From Wikipedia, the free encyclopedia

In Bayesian probability, the Jeffreys prior (called after Harold Jeffreys) is a noninformative prior distribution proportional to the square root of the Fisher information:

p(\theta) \propto \sqrt{I(\theta | y)}

and is invariant under reparameterization of θ.

It's an important noninformative (objective) prior.

It allows us to describe our knowledge on φ, a transformation of θ with an improper uniform distribution. This also implies the resulting likelihood function, L(φ | X) should be asymptotically translated by changes in data (Due to asymtotical normality, this means only the first moment will vary when data is updated).

It can be derived as follows:

We need an injective transformation of θ such that our prior under this transformation is uniform.
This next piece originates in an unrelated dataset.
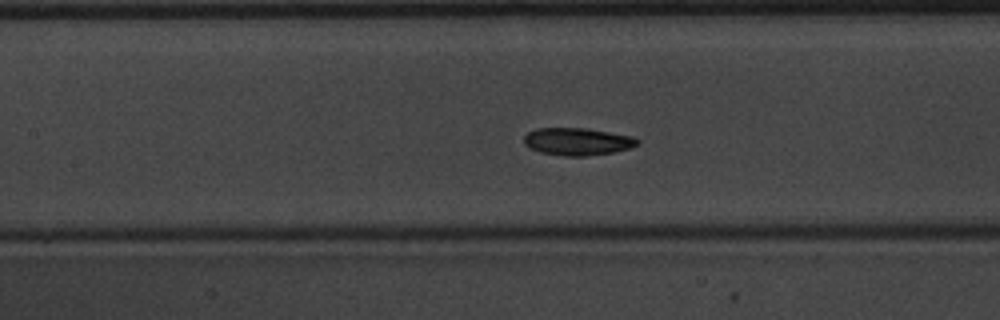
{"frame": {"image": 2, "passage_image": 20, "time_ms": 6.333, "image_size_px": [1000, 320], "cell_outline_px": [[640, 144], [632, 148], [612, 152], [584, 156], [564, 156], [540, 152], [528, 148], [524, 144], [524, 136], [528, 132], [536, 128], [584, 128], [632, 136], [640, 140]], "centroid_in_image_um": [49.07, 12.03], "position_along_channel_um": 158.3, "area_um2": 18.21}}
It gives us "no information". We then use the following relation:

I(\phi | y) = (\frac{d\theta}{d\phi})^2I(\theta | y)

To conclude,

\frac{d\phi}{d\theta} \propto \sqrt{I(\theta | y)}
\phi \propto \int_ {}\sqrt{I(\theta | y)}  \ d\theta

From a practical and mathematical standpoint, a valid reason to use this noninformative prior instead of others, like the ones obtained through a limit in conjugate families of distributions, is that it best represents the lack of knowledge when a certain parametrical family is chosen, and it is linked with strong bayesian statistics results.